GAC has clear blind spots. It is not effective against dissolved minerals like iron and nitrate, which aren’t attracted to carbon surfaces. It also won’t remove dissolved salts, hardness minerals (calcium and magnesium), or most heavy metals at meaningful levels. For those contaminants, technologies like reverse osmosis or specialized ion exchange resins are needed. GAC is also not designed to kill bacteria, viruses, or other pathogens, so it should not be relied on as a standalone disinfection method.

How GAC Filters Operate

In a treatment plant, water flows through a column or vessel packed with GAC granules. A key design parameter is empty bed contact time (EBCT), which measures how long water spends in contact with the carbon bed. Typical EBCT values range from 10 to 45 minutes. Longer contact times generally improve removal, but they also require larger vessels or slower flow rates, which increases cost.

As the filter operates, the carbon bed gradually fills up with adsorbed contaminants. The zone where active adsorption is happening slowly moves from the top of the bed (where water enters) toward the bottom. Eventually, contaminants begin appearing in the treated water on the other side, a point known as “breakthrough.” Tracking when breakthrough occurs for specific pollutants is how operators know the carbon is exhausted and needs replacement or regeneration. The speed of exhaustion depends on the concentration of organic matter in the incoming water, the specific contaminants present, and the EBCT.

Regeneration and Lifespan

Spent GAC doesn’t have to be thrown away. The standard industrial approach is thermal regeneration, which heats the carbon to 800 to 1,000°C to burn off the adsorbed contaminants and restore the pore structure. This is energy-intensive, and each cycle causes some carbon loss.

Newer methods aim to reduce that energy cost. One approach uses a mild alkaline solution at just 150°C to strip contaminants from the carbon. This hydrothermal method achieved 91.6% regeneration efficiency with only 4.2% carbon loss in a single cycle. Even after four rounds of use and regeneration, total carbon loss was 13.3%, significantly less than conventional high-temperature methods. The ability to reuse GAC multiple times is important for keeping long-term operating costs manageable, especially in large municipal systems that process millions of gallons daily.

GAC vs. PAC

Both forms of activated carbon remove the same types of contaminants, but they fit into treatment systems differently. GAC is packed into fixed beds or columns where water flows through continuously. This makes it well suited for permanent installations and allows for regeneration and reuse.

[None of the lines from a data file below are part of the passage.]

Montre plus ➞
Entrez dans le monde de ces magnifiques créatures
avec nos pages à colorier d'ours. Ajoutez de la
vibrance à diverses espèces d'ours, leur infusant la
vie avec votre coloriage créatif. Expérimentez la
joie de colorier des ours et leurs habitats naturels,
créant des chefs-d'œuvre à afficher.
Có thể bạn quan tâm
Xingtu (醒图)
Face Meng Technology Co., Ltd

PAC is dosed as a powder directly into the water stream, typically at an earlier stage of treatment, and then removed along with other solids during sedimentation or filtration.

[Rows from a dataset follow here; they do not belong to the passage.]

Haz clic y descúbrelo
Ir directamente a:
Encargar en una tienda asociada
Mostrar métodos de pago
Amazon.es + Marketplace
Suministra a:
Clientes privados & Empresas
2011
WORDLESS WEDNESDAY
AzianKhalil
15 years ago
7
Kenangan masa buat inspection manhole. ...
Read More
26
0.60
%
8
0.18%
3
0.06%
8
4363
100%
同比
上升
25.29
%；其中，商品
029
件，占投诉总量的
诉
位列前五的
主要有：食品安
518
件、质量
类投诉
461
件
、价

GAC tends to increase particle sizes in the water it contacts, which can help with downstream filtration. PAC does the opposite, creating finer particles. In membrane-based systems, both have been shown to reduce membrane fouling, but through different mechanisms: GAC increases the scouring action that keeps membranes clean, while PAC adsorbs the organic compounds that would otherwise clog membrane pores. The choice between them often comes down to whether a facility wants a dedicated, reusable filter bed (GAC) or a flexible, dose-as-needed additive (PAC).